OPEC has historically relied on diplomatic persuasion and, to some degree, public finger pointing, said Andrew Slaughter, executive director of Deloitte’s Center for Energy Solutions.

“There’s no compliance mechanism in the sense that there’s punitive actions that can be taken. OPEC doesn’t work like that,” he said.

There are some signs of progress. Following the St. Petersburg meeting, the United Arab Emirates, which continues to pump above its production quota, committed to reducing its shipments by 10 percent in September. That came after Saudi Arabia announced it would limit its own exports in August.

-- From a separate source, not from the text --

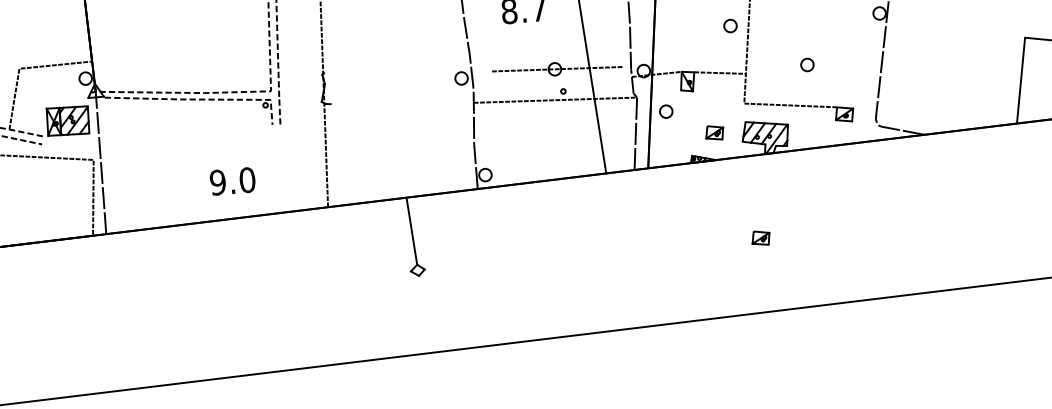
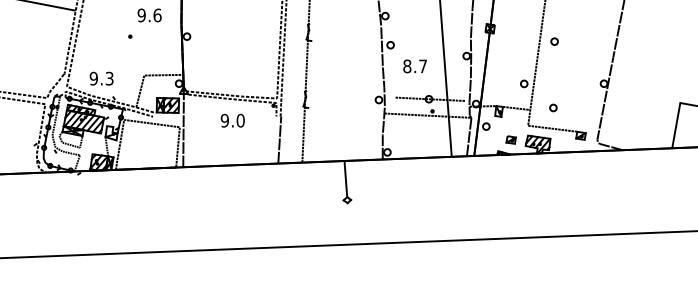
part: (807, 64) -> (553, 107), moved
line: (281, 167) -> (279, 139), added
text: (232, 180) -> (232, 120), moved
part: (759, 237) -> (530, 197), removed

But OPEC’s second largest producer Iraq is also lagging behind on compliance, and Baghdad faces a tougher time managing its oil output than its Gulf neighbors.

Baghdad does not entirely control the flow of oil from semi-autonomous Iraqi Kurdistan. Much of its oil is produced in partnership with international oil companies, so it has contractual agreements that make it difficult to throttle back output.

One lever the Iraqis can pull is the pace of investment, according to an Ian Thom, principal analyst for Iraq energy research firm Wood Mackenzie. Just like U.S. drillers have cut back spending to weather the oil price downturn, Iraq can delay oil field expansions and construction of big energy-related infrastructure projects.